Gli oceani producono metà dell’ossigeno che respiriamo, assorbono circa il 30% dell’anidride carbonica generata dalle attività umane e contribuiscono all’alimentazione di oltre tre miliardi di persone. Eppure, la tutela degli ecosistemi marini resta ancora insufficiente: a due anni dagli impegni internazionali della COP15, che fissavano l’obiettivo di salvaguardare il 30% delle aree marine entro la fine del decennio, i dati del Protected Planet Report ci ricordano che siamo fermi appena all’8,4%.
Questo divario si scontra oggi con una pressione ecologica senza precedenti. Mentre la protezione degli ecosistemi marini procede lentamente, aumentano inquinamento, sfruttamento eccessivo delle risorse ittiche, riscaldamento delle acque e perdita di biodiversità. Per l’economia reale, ciò significa esporre filiere, materie prime e comunità costiere a rischi sempre più difficili da ignorare.
L’impatto non si limita al pur grave danno ambientale.
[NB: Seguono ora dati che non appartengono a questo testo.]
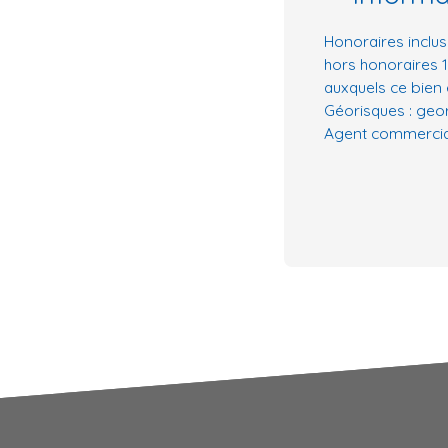
Honoraires inclus
hors honoraires 1
auxquels ce bien 
Géorisques : geor
Agent commercial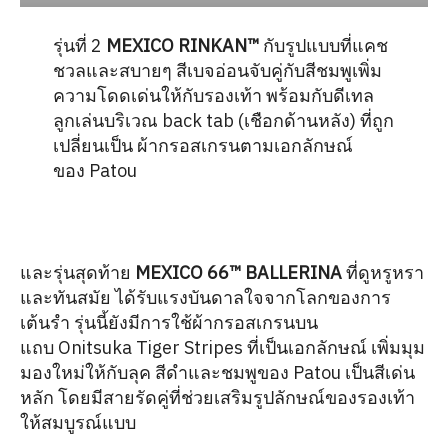
รุ่นที่ 2
MEXICO RINKAN™
กับรูปแบบที่แคช
ชวลและสบายๆ สีเบจอ่อนจับคู่กับสีชมพูเพิ่ม
ความโดดเด่นให้กับรองเท้า พร้อมกับดีเทล
ลูกเล่นบริเวณ back tab (เชือกด้านหลัง) ที่ถูก
เปลี่ยนเป็น ผ้ากรอสเกรนตามเอกลักษณ์
ของ Patou
และรุ่นสุดท้าย
MEXICO 66™ BALLERINA
ที่ดูหรูหรา
และทันสมัย ได้รับแรงบันดาลใจจากโลกของการ
เต้นรำ รุ่นนี้ยังมีการใช้ผ้ากรอสเกรนบน
แถบ Onitsuka Tiger Stripes ที่เป็นเอกลักษณ์ เพิ่มมุม
มองใหม่ให้กับลุค สีดำและชมพูของ Patou เป็นสีเด่น
หลัก โดยมีสายรัดคู่ที่ช่วยเสริมรูปลักษณ์ของรองเท้า
ให้สมบูรณ์แบบ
Il degrado marino si trasmette infatti lungo le catene del valore: secondo il World Economic Forum, oltre il 50% del PIL globale dipende dai servizi ecosistemici, di cui gli oceani rappresentano una componente essenziale. Come testimonia l’EU Blue Economy Report 2025 della Commissione Europea, del resto, la blue economy, che comprende attività come pesca, turismo costiero, trasporti marittimi, portualità ed energie marine, vale circa 890 miliardi di euro di fatturato annuo nella sola UE.
Se il mare sostiene una quota significativa dell’economia reale, il deterioramento di questo capitale naturale costituisce un’informazione materiale per chi investe.
Per le imprese esposte alla pesca, all’acquacoltura, alla lavorazione alimentare, al turismo costiero o alla logistica marittima, questo si traduce in minore disponibilità di risorse o maggiore volatilità dei prezzi, oltre che in pressioni regolatorie più stringenti e costi crescenti di adattamento.
In questo scenario si inserisce l’approccio di Etica Sgr, società di gestione del risparmio del Gruppo Banca Etica, che integra l’analisi dei fattori ambientali e sociali nella valutazione degli emittenti. Misurare la dipendenza delle aziende dai servizi ecosistemici marini e l’efficienza nell’uso delle risorse idriche consente di selezionare gli emittenti realmente in grado di ridurre i propri impatti alla fonte, escludendo al contempo chi continua a sfruttare in modo insostenibile habitat sensibili.
Per Etica Sgr, la protezione del mare non è quindi solo una questione ambientale, ma anche un indicatore della capacità delle imprese di gestire rischi, risorse e continuità industriale. Il dialogo con il management delle imprese e l’orientamento dei flussi di capitale verso l’economia circolare rappresentano strumenti concreti per intercettare le fragilità delle catene di fornitura prima che possano tradursi in perdita di valore.
La Giornata Mondiale degli Oceani deve ricordare che il mare non è una variabile marginale dell’economia globale, ma una delle sue condizioni di stabilità. Ignorarne il deterioramento significa lasciare fuori dall’analisi una parte crescente dei rischi che possonoincidere su imprese, filiere e portafogli; riconoscerne e tutelarne il valore, invece, permette di costruire decisioni di investimento più consapevoli e filiere più capaci di durare nel tempo.

Questa opinione è a cura di Cristina Colombo, Stewardship and Climate Specialist di Etica Sgr.